O primeiro, da autoria de Daniel Inoque, faz uma incursão sobre a contribuição da história no processo de gestão do património da cultura pesqueira. Por via de pesquisa bibliográfica e documental, o trabalho procura dar conta de como a história nos pode ser útil para a compreensão da complexa acção cultural que é o da pesca. Esta actividade é enformada e enforma o património da cultura pesqueira que, no caso, está patente no Museu das Pescas de Moçambique, de que o artigo nos fala, tendo em conta as suas origens e o envolvimento das comunidades na produção de significados a ele inerentes, o que o autor arrolou por via de histórias de vida. Dito de outro modo, o artigo acaba se referindo à importância da preservação da memória e das práticas culturais decorrentes da actividade pesqueira.
O segundo artigo é assinado por Rufus Maculuve e alude à discografia em Moçambique no pós-independência. Neste trabalho, Maculuve analisa o percurso da produção discográfica de 1975 até 2015. Periodiza a produção discográfica no país e conclui que:
i- Ao longo destes anos as mudanças tecnológicas têm sido muito aceleradas o que deve ser tido em conta na análise do momento discográfico moçambicano;
ii- Que o Estado deixou de ser detentor de todos os meios tecnológicos (estúdios de gravação, edição e radiodifusão), passando o sector privado controlar parte considerável do processo;
iii- Que o surgimento de editoras e produções independentes, o músico passou a desempenhar papel central no processo de produção discográfica, o que muda o mapa discográfico de Moçambique; e
iv- Em suma, o autor aventa, por hipótese que, havendo actualmente, outros suportes de reprodução sonora, parece estar eminente a “morte da indústria discográfica, pelo menos nos moldes tradicionais”.
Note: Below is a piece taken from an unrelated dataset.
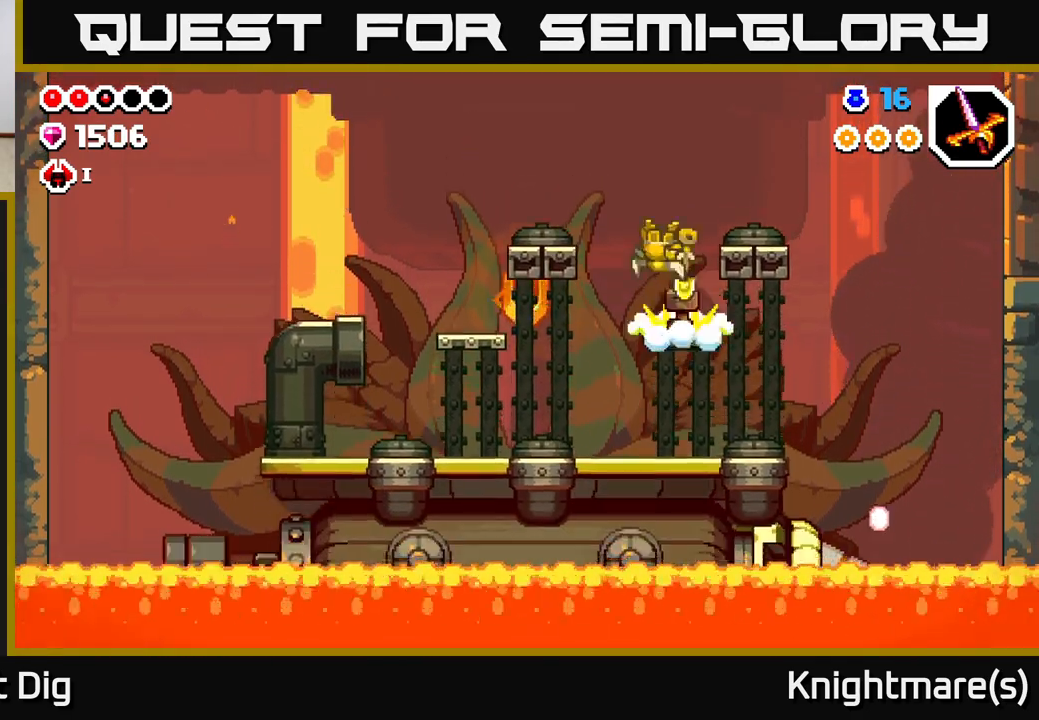
{"buttons": [], "left_stick": "left", "right_stick": "center", "events": [[183, "A", "up"]]}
O papel das lideranças locais no desenvolvimento local: uma perspectiva histórico-cultural moçambicana é o artigo que se segue. Da autoria conjunta de Miguel Marregula, João Mucavele e Estevão Malevo, fala-nos da presumível manipulação dos líderes tradicionais/comunitários.
A despeito do papel histórico das lideranças locais nos processos de desenvolvimento, os referidos líderes são relegados para segundo plano nos processos decisórios locais, pelo poder formal, o que configura uma espécie de déficit de participação democrática, dos actores locais nesses mesmos processos.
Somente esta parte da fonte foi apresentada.